After the initial call, smokers may receive up to five scheduled call backs from their counselor. For smokers considering quitting, the Quit Line staff will provide information about tobacco use and treatment options. Counselors will provide state and local resources to callers as another option for tobacco cessation.  Parental consent is required for callers under 18.

Kentucky’s Tobacco Quit Line is available statewide, Monday through Friday from 9 a.m. to 9 p.m. EST. After regular hours, callers can leave a message, and their call will be returned.
The Quit Line (1-800-QUIT NOW) services are available in English and Spanish. For individuals who are deaf or hard of hearing, TDY/TDD is available at (800) 969-1393.

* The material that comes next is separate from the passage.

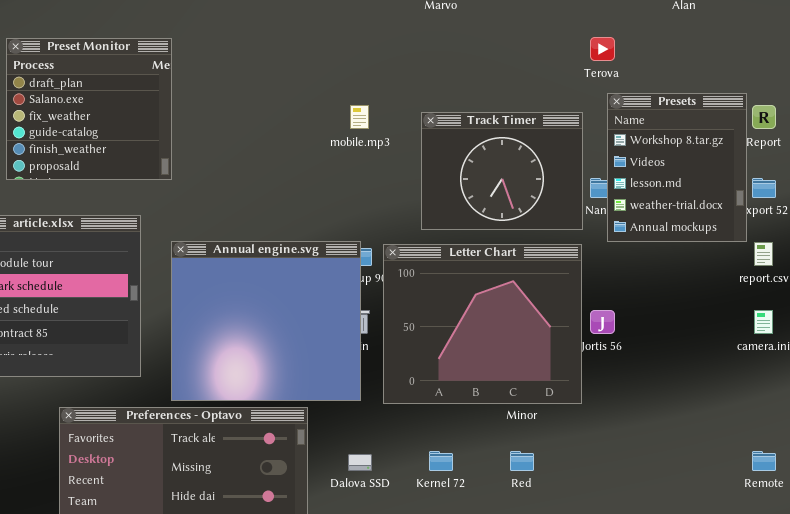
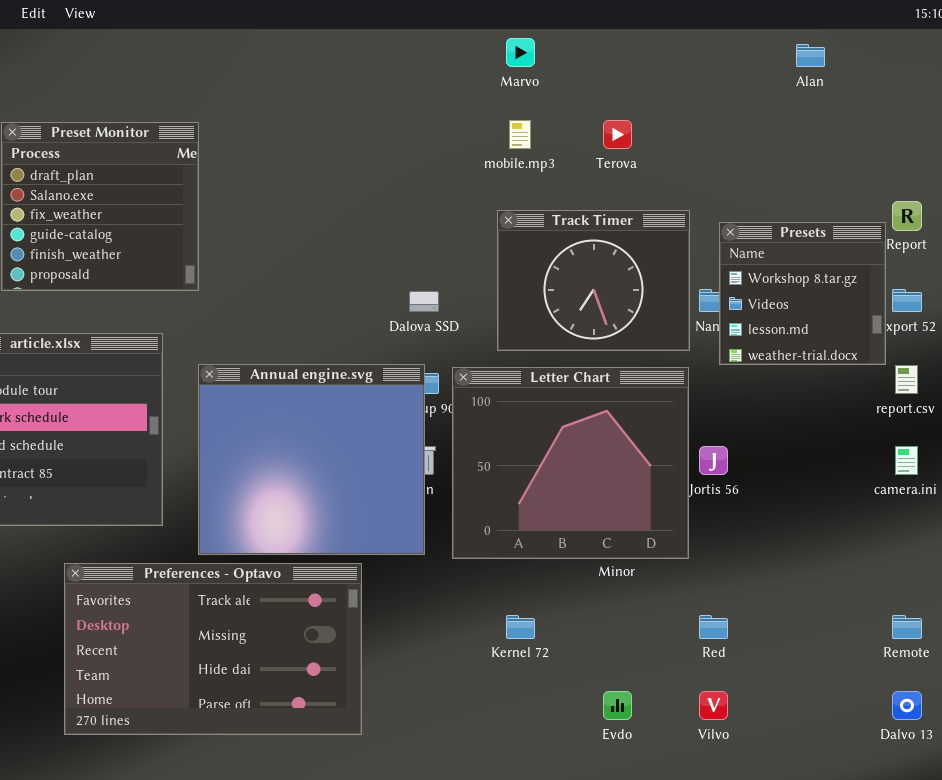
Terova: [590,37,615,61] -> [603,120,632,149], moved
Presets: [607,93,747,242] -> [719,222,886,365], resized
mobile.mp3: [350,105,369,129] -> [509,120,531,149], moved
Red: [510,451,534,471] -> [699,615,728,639], moved
Dalova SSD: [348,454,372,471] -> [409,291,439,312], moved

Counselors will request brief demographic information from callers such as age, smoking history and zip code; however, all calls are confidential. There is no limit in the number of times someone can participate in the Quit Line counseling program. Tobacco users who may have contacted the Quit Line previously then returned to smoking are encouraged to try again.

If employers want to help their employees quit, information is available through the Quit Line and local health departments. Group sessions and cessation materials can be made available at the worksite.

Tobacco use remains the leading cause of preventable disease and death in the United States as well as Kentucky. At present, Kentucky’s smoking rate, at 28.2 percent, is dramatically higher than the national average of 19.8 percent, and nearly 8,000 Kentuckians die prematurely each year of tobacco use. Smoking is a major risk factor for the four leading causes of death - heart disease, cancer, stroke and chronic pulmonary disease.

According to the 2008 U.S. Surgeon General’s Report on the Health Consequences of Smoking, smoking harms virtually every organ in the body. In addition to lung cancer, heart attacks and stroke, cigarette smoking has been found to cause coronary heart disease, ulcers, and cancers of the mouth, throat, esophagus, bladder, kidney and pancreas.